-- Record excerpts start --
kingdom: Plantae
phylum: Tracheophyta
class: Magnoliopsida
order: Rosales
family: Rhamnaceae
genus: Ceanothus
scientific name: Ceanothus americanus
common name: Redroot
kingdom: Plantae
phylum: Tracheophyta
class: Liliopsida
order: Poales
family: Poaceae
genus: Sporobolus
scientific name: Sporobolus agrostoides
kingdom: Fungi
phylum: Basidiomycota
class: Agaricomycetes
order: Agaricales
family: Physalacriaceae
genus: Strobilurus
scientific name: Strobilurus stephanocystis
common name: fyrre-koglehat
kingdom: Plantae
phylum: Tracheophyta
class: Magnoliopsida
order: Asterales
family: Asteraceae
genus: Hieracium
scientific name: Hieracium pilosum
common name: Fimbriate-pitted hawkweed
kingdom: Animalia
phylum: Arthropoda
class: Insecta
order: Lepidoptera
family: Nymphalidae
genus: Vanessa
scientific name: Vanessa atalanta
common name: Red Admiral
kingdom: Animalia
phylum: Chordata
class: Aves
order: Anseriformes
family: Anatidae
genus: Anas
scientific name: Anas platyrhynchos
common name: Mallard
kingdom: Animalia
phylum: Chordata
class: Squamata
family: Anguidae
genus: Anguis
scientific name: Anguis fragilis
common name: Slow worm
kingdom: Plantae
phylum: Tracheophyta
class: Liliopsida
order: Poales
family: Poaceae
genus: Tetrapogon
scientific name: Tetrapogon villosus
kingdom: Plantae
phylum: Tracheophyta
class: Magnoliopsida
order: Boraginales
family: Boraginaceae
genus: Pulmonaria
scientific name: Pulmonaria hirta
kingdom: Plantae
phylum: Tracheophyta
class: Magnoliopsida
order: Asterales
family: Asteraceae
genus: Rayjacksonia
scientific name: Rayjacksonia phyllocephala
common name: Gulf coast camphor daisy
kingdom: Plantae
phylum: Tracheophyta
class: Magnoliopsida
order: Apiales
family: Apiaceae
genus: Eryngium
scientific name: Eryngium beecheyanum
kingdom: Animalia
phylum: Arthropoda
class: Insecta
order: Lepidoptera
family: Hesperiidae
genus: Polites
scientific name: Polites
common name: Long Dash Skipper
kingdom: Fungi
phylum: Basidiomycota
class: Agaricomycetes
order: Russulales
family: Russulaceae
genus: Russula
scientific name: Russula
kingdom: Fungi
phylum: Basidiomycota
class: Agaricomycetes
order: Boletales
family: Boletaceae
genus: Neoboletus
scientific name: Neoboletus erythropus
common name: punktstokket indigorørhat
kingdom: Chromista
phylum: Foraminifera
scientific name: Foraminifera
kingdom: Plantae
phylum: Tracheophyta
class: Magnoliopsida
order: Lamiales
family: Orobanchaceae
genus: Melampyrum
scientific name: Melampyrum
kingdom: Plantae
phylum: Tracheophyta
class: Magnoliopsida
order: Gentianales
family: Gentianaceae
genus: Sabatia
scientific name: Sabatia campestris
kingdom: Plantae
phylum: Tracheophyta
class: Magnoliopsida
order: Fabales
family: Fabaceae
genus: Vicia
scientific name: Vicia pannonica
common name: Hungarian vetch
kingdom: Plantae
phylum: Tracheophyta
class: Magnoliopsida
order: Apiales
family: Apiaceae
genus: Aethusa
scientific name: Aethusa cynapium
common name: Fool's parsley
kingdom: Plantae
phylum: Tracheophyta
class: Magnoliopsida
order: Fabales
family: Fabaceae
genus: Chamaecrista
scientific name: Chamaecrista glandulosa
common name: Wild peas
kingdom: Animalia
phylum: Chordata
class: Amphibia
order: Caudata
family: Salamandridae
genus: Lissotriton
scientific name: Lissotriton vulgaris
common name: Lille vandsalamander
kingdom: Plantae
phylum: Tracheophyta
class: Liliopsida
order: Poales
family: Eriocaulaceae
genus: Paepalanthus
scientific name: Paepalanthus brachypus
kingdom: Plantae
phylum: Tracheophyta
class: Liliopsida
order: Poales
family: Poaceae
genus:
-- Record excerpts end --
Request
Extract every line from the entries above and reproduce each one verbatim, keeping the original order.

Answer for the task
kingdom: Plantae
phylum: Tracheophyta
class: Magnoliopsida
order: Rosales
family: Rhamnaceae
genus: Ceanothus
scientific name: Ceanothus americanus
common name: Redroot
kingdom: Plantae
phylum: Tracheophyta
class: Liliopsida
order: Poales
family: Poaceae
genus: Sporobolus
scientific name: Sporobolus agrostoides
kingdom: Fungi
phylum: Basidiomycota
class: Agaricomycetes
order: Agaricales
family: Physalacriaceae
genus: Strobilurus
scientific name: Strobilurus stephanocystis
common name: fyrre-koglehat
kingdom: Plantae
phylum: Tracheophyta
class: Magnoliopsida
order: Asterales
family: Asteraceae
genus: Hieracium
scientific name: Hieracium pilosum
common name: Fimbriate-pitted hawkweed
kingdom: Animalia
phylum: Arthropoda
class: Insecta
order: Lepidoptera
family: Nymphalidae
genus: Vanessa
scientific name: Vanessa atalanta
common name: Red Admiral
kingdom: Animalia
phylum: Chordata
class: Aves
order: Anseriformes
family: Anatidae
genus: Anas
scientific name: Anas platyrhynchos
common name: Mallard
kingdom: Animalia
phylum: Chordata
class: Squamata
family: Anguidae
genus: Anguis
scientific name: Anguis fragilis
common name: Slow worm
kingdom: Plantae
phylum: Tracheophyta
class: Liliopsida
order: Poales
family: Poaceae
genus: Tetrapogon
scientific name: Tetrapogon villosus
kingdom: Plantae
phylum: Tracheophyta
class: Magnoliopsida
order: Boraginales
family: Boraginaceae
genus: Pulmonaria
scientific name: Pulmonaria hirta
kingdom: Plantae
phylum: Tracheophyta
class: Magnoliopsida
order: Asterales
family: Asteraceae
genus: Rayjacksonia
scientific name: Rayjacksonia phyllocephala
common name: Gulf coast camphor daisy
kingdom: Plantae
phylum: Tracheophyta
class: Magnoliopsida
order: Apiales
family: Apiaceae
genus: Eryngium
scientific name: Eryngium beecheyanum
kingdom: Animalia
phylum: Arthropoda
class: Insecta
order: Lepidoptera
family: Hesperiidae
genus: Polites
scientific name: Polites
common name: Long Dash Skipper
kingdom: Fungi
phylum: Basidiomycota
class: Agaricomycetes
order: Russulales
family: Russulaceae
genus: Russula
scientific name: Russula
kingdom: Fungi
phylum: Basidiomycota
class: Agaricomycetes
order: Boletales
family: Boletaceae
genus: Neoboletus
scientific name: Neoboletus erythropus
common name: punktstokket indigorørhat
kingdom: Chromista
phylum: Foraminifera
scientific name: Foraminifera
kingdom: Plantae
phylum: Tracheophyta
class: Magnoliopsida
order: Lamiales
family: Orobanchaceae
genus: Melampyrum
scientific name: Melampyrum
kingdom: Plantae
phylum: Tracheophyta
class: Magnoliopsida
order: Gentianales
family: Gentianaceae
genus: Sabatia
scientific name: Sabatia campestris
kingdom: Plantae
phylum: Tracheophyta
class: Magnoliopsida
order: Fabales
family: Fabaceae
genus: Vicia
scientific name: Vicia pannonica
common name: Hungarian vetch
kingdom: Plantae
phylum: Tracheophyta
class: Magnoliopsida
order: Apiales
family: Apiaceae
genus: Aethusa
scientific name: Aethusa cynapium
common name: Fool's parsley
kingdom: Plantae
phylum: Tracheophyta
class: Magnoliopsida
order: Fabales
family: Fabaceae
genus: Chamaecrista
scientific name: Chamaecrista glandulosa
common name: Wild peas
kingdom: Animalia
phylum: Chordata
class: Amphibia
order: Caudata
family: Salamandridae
genus: Lissotriton
scientific name: Lissotriton vulgaris
common name: Lille vandsalamander
kingdom: Plantae
phylum: Tracheophyta
class: Liliopsida
order: Poales
family: Eriocaulaceae
genus: Paepalanthus
scientific name: Paepalanthus brachypus
kingdom: Plantae
phylum: Tracheophyta
class: Liliopsida
order: Poales
family: Poaceae
genus:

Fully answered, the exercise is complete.